The solution manual lists the following as the factorised form of the above equation:

$$x^2(x + 1) - 4(x + 1)$$

What is the method for achieving this? Thanks

This is just factoring out the common factor of $$x^2$$ from the first two terms, and the common factor of $$-4$$ from the last two terms. However, the correct factorization would be

$$x^2(x+1) - 4(x+1)$$

in that light. This suggests the notion of "factoring by grouping", if this is a keyword you want to look up further, since the next most reasonable factorization is factoring out the common factor of $$x+1$$:

$$(x^2-4)(x+1)$$

Khan Academy and this site discuss some examples in detail.

Note 1: The original question statement used the factorization of $$x^2(x+1) - 4(x-1)$$, hence my comment on the factorization being wrong. The question has since been edited.

Note 2: As astutely brought up in the comments, the $$x^2-4$$ factor can be further factored as $$(x-2)(x+2)$$. This is often known as the "difference of squares" identity. Further discussion and applications are on Khan Academy, Brilliant, and Wikipedia.

• It was nice of you to add references. Feb 24, 2023 at 7:00
• Worth mentioning that your first factor can be further broken into (x+2)(x-2) Feb 24, 2023 at 20:25

Observe that for $$p(x) = x^3+x^2 - 4x - 4$$, then $$p(-1) = 0$$. Thus as a polynomial, $$p(x)$$ has a factor $$x+1$$. You can then use synthetic division to obtain the quotient and can factor $$p(x)$$ into a product of $$x+1$$ and a quadratic polynomial.

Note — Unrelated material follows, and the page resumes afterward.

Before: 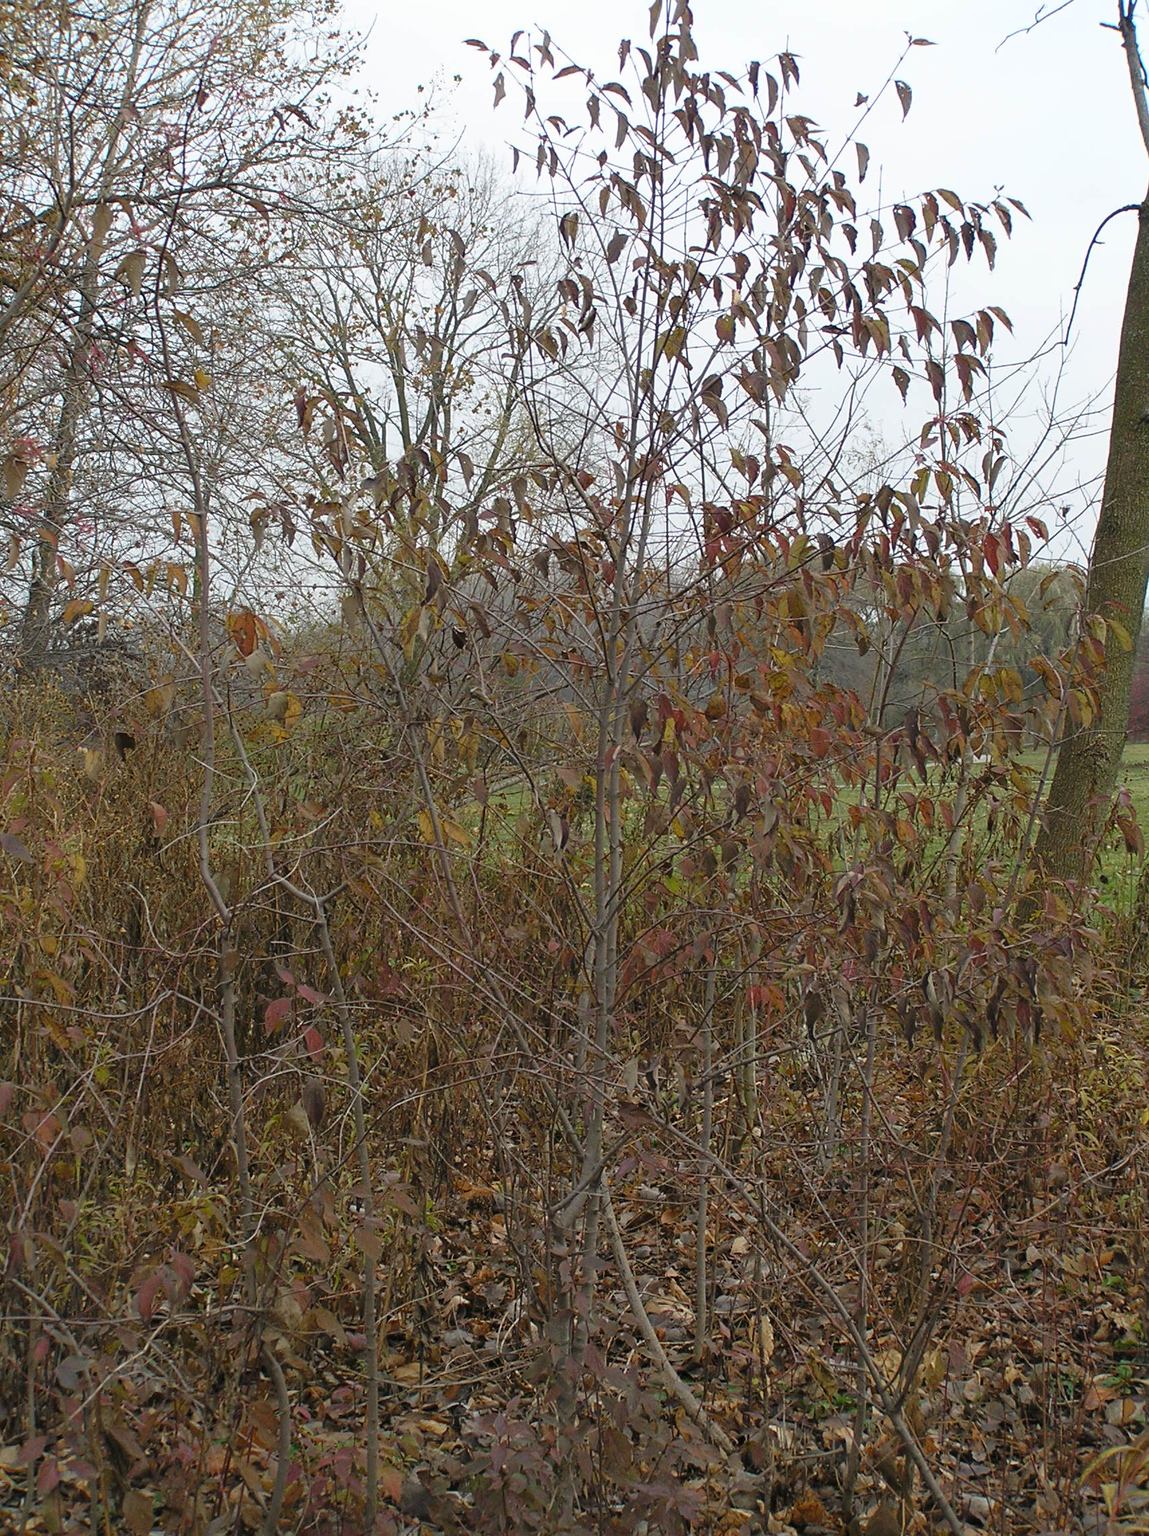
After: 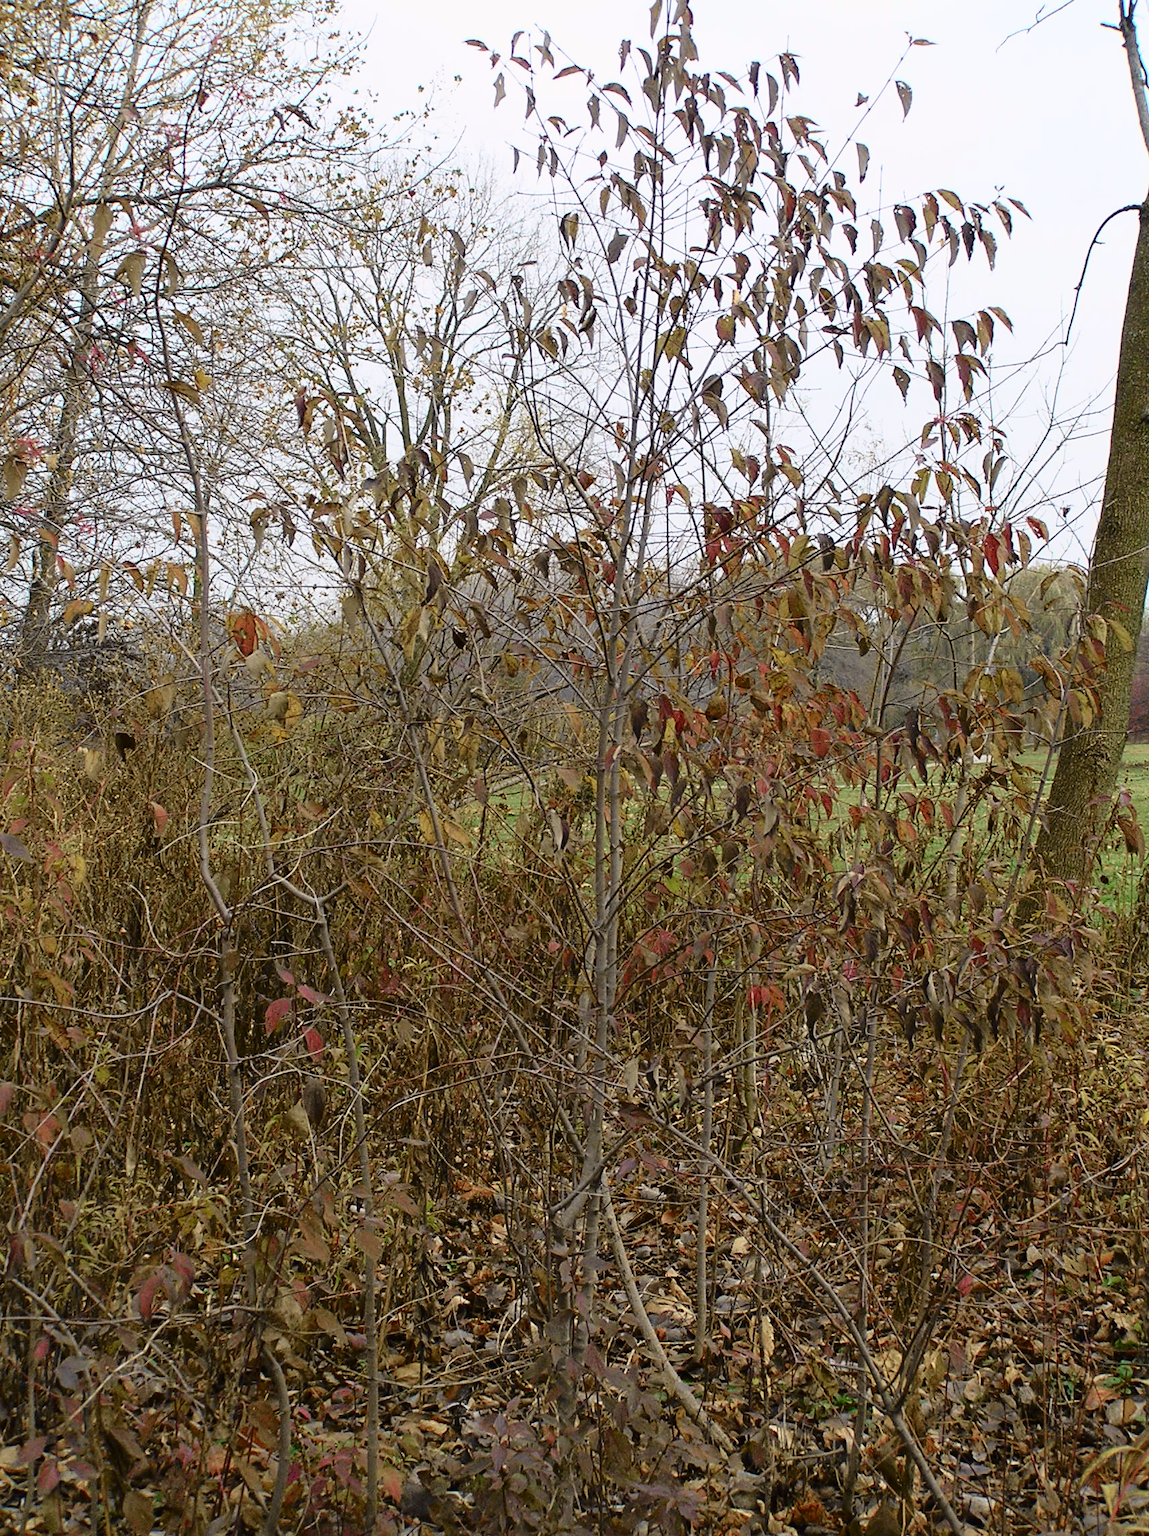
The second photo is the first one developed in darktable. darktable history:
tone curve: curves: ch0 [(0, 0.011) (0.053, 0.026) (0.174, 0.115) (0.398, 0.444) (0.673, 0.775) (0.829, 0.906) (0.991, 0.981)]; ch1 [(0, 0) (0.264, 0.22) (0.407, 0.373) (0.463, 0.457) (0.492, 0.501) (0.512, 0.513) (0.54, 0.543) (0.585, 0.617) (0.659, 0.686) (0.78, 0.8) (1, 1)]; ch2 [(0, 0) (0.438, 0.449) (0.473, 0.469) (0.503, 0.5) (0.523, 0.534) (0.562, 0.591) (0.612, 0.627) (0.701, 0.707) (1, 1)], color space Lab, independent channels, preserve colors none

• Thanks for this good reminder of my student days! We learned lots of cool systematic methods to factor polynomials, but then during exams when time was precious and the clock was running, we never took the time to apply those methods. Instead we just guessed roots. Here the roots are -1, 2, -2.
– Stef
Feb 24, 2023 at 19:18

$$-4(x+1)$$, you mean. You then factor out the $$(x+1)$$, obtaining $$(x^2-4)(x+1)$$. This is often called factoring by grouping.